START Data for the task
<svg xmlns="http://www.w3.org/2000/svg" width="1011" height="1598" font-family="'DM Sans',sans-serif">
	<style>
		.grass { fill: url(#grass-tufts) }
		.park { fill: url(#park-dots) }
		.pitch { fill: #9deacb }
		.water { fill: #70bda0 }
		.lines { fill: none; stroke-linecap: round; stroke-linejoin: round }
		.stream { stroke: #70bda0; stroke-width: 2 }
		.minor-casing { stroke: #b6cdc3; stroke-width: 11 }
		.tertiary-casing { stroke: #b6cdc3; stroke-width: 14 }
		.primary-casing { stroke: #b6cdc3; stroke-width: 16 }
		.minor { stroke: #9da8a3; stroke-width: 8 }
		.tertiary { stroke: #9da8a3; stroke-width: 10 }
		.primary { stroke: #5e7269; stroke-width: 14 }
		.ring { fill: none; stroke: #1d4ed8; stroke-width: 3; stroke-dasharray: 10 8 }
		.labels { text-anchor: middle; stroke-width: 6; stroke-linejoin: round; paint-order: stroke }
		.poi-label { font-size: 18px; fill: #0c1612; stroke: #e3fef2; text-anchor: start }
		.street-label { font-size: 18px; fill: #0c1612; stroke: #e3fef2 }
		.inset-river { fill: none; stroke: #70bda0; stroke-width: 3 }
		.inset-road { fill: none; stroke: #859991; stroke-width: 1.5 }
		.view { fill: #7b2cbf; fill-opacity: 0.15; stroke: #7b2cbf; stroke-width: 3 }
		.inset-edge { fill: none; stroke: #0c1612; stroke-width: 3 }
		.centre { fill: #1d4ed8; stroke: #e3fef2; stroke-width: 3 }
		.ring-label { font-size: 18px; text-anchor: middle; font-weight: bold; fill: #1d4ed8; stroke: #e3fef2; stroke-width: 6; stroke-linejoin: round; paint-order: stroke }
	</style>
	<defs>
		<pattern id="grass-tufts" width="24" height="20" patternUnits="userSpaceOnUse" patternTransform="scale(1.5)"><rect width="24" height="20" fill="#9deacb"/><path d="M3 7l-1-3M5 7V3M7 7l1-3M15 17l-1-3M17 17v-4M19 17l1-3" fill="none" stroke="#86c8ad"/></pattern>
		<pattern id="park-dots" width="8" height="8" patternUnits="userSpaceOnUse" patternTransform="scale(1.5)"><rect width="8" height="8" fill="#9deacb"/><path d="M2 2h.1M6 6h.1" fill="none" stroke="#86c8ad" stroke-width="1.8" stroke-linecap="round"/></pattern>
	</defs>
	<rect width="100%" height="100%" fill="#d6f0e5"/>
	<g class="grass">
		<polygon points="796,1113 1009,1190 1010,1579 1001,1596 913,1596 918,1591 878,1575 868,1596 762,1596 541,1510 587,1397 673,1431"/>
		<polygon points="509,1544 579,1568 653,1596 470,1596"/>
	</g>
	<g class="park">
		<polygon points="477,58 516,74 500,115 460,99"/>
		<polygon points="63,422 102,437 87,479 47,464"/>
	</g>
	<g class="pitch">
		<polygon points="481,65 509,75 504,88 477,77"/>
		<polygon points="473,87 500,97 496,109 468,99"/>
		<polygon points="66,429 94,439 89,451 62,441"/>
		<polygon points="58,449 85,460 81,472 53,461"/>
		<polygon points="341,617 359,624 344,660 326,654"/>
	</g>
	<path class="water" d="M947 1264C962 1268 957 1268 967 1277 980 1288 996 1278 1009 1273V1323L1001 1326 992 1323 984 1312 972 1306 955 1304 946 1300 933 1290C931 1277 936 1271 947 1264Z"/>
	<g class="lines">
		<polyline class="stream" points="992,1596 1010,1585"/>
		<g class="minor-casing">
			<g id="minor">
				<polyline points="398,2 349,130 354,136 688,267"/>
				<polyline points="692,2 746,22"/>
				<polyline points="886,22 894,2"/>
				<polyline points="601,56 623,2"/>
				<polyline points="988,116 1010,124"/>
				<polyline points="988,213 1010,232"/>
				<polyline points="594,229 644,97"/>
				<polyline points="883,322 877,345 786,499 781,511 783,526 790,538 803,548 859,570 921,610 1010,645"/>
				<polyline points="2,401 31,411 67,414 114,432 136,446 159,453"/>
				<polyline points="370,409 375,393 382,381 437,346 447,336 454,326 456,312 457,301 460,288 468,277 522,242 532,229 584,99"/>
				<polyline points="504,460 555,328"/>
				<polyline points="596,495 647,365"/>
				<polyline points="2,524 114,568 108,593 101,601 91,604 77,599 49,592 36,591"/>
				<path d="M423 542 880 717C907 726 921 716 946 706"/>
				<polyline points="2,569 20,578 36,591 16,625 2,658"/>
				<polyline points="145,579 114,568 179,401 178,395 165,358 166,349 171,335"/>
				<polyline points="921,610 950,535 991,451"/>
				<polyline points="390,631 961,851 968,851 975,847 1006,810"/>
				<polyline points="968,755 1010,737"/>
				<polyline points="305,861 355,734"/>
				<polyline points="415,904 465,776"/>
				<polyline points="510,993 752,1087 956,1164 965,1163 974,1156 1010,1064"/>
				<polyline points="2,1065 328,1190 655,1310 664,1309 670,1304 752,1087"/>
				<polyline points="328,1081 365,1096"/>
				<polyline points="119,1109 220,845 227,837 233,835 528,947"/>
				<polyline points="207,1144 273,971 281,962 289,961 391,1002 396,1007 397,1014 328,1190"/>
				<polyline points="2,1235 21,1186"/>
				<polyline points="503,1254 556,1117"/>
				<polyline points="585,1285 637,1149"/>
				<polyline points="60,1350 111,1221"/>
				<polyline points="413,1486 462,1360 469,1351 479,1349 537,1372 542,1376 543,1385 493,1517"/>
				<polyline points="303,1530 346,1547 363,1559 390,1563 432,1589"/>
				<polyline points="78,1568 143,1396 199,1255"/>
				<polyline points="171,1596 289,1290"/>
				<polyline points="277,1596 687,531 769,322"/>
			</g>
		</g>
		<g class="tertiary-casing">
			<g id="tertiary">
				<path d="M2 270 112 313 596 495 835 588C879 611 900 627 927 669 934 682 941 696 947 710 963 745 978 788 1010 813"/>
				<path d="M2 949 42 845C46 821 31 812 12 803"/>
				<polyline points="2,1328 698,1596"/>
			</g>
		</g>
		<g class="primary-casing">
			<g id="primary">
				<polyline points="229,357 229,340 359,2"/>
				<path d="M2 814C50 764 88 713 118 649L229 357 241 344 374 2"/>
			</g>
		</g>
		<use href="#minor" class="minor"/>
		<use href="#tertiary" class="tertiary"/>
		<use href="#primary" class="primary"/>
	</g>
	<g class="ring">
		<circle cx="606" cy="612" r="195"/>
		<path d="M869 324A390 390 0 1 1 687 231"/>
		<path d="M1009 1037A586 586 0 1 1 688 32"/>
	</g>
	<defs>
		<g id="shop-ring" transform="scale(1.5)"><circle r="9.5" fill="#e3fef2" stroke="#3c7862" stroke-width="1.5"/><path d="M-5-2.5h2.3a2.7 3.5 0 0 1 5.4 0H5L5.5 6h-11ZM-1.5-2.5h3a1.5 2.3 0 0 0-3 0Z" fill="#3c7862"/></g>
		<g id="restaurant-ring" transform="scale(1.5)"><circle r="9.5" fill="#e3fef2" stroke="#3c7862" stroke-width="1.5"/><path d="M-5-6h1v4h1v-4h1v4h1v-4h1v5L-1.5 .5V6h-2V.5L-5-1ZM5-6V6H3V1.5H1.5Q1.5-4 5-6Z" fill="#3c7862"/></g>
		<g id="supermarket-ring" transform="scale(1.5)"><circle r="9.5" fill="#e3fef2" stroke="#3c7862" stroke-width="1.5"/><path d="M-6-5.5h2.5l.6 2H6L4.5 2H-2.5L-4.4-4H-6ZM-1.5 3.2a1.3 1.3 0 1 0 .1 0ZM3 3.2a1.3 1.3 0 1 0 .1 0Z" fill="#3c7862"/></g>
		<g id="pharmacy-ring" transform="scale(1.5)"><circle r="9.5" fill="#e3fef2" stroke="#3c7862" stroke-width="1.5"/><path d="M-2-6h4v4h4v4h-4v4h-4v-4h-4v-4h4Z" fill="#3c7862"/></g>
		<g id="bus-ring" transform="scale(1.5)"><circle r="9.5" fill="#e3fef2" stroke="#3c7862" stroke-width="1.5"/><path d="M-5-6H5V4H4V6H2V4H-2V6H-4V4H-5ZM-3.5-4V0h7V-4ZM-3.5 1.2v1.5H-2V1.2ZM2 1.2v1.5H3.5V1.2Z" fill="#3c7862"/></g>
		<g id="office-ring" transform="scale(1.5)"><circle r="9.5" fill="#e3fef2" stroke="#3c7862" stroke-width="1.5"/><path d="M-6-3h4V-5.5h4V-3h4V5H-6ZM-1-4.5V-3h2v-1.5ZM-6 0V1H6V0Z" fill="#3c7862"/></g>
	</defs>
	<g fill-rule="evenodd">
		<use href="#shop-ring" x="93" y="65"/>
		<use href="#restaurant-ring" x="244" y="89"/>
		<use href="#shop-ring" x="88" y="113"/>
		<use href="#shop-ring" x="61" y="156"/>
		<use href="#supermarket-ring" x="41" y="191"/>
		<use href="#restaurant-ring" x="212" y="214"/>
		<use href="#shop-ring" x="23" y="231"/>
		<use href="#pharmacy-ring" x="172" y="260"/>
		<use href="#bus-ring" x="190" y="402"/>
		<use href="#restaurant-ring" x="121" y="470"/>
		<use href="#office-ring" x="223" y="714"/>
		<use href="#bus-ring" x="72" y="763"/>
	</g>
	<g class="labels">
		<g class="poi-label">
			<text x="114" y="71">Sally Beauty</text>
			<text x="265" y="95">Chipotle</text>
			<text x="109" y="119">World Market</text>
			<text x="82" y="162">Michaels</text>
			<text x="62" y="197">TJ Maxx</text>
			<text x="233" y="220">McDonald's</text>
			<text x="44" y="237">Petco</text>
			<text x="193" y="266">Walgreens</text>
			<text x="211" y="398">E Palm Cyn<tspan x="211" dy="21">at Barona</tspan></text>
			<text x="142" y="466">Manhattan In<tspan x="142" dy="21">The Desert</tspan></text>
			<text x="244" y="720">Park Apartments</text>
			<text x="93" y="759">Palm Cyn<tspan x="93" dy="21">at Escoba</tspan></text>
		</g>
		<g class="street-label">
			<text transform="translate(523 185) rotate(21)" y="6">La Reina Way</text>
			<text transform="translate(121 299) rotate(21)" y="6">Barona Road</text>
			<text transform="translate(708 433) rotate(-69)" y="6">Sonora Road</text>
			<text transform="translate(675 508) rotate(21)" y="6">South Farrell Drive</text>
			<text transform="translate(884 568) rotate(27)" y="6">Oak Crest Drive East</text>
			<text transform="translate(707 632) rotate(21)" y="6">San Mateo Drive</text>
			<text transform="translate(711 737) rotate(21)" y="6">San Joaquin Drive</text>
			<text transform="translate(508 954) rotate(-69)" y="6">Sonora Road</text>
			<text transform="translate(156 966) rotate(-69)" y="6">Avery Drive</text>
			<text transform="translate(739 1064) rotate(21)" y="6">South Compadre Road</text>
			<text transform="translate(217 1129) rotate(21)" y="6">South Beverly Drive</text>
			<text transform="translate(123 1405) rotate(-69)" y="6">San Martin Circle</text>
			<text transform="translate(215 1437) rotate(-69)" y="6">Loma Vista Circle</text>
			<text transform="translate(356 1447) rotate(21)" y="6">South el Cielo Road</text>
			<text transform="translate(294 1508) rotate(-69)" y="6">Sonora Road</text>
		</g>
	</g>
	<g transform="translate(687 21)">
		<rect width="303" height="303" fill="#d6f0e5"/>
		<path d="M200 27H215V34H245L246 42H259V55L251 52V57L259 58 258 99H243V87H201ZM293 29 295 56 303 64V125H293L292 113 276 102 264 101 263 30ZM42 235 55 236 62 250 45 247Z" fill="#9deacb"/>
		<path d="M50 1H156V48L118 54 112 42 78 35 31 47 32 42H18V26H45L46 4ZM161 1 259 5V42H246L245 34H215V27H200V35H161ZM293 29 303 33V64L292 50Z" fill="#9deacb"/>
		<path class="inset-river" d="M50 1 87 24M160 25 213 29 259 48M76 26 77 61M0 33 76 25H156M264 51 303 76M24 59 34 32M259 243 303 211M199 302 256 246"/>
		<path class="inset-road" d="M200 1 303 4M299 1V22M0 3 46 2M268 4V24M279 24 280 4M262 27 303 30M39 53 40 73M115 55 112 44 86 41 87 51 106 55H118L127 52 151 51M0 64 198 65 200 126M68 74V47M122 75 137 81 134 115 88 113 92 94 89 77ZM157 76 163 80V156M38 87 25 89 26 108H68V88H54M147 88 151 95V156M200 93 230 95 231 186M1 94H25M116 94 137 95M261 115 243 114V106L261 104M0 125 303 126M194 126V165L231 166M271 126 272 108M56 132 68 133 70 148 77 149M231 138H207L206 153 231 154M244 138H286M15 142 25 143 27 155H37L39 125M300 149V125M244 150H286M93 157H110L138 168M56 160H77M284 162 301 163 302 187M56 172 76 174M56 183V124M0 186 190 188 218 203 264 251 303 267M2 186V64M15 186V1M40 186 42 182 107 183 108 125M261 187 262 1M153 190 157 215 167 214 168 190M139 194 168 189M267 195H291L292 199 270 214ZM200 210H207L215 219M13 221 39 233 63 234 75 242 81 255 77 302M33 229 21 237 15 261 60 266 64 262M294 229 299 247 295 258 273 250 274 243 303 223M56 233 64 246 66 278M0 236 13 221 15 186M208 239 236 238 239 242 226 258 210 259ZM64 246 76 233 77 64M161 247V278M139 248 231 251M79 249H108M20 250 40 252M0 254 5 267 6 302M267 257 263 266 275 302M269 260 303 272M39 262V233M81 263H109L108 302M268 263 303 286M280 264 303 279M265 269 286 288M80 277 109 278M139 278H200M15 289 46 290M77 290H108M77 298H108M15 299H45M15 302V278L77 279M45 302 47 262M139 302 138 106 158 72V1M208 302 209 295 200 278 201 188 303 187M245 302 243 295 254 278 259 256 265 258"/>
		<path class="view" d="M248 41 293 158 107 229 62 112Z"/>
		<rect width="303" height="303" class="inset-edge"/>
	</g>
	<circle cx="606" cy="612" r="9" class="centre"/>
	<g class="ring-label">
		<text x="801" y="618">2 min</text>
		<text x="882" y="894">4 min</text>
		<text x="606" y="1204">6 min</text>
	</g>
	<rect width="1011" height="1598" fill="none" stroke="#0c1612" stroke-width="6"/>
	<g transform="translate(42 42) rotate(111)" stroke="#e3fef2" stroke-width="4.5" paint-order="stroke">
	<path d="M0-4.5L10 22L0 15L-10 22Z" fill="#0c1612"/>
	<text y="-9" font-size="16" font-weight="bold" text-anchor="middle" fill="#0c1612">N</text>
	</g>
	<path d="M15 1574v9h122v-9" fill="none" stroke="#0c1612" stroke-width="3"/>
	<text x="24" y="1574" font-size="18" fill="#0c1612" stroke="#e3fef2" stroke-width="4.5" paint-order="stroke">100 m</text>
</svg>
END Data for the task
Every line that holds the word "lines" should be copied from the records above.

# Output of the task:
		.lines { fill: none; stroke-linecap: round; stroke-linejoin: round }
	<g class="lines">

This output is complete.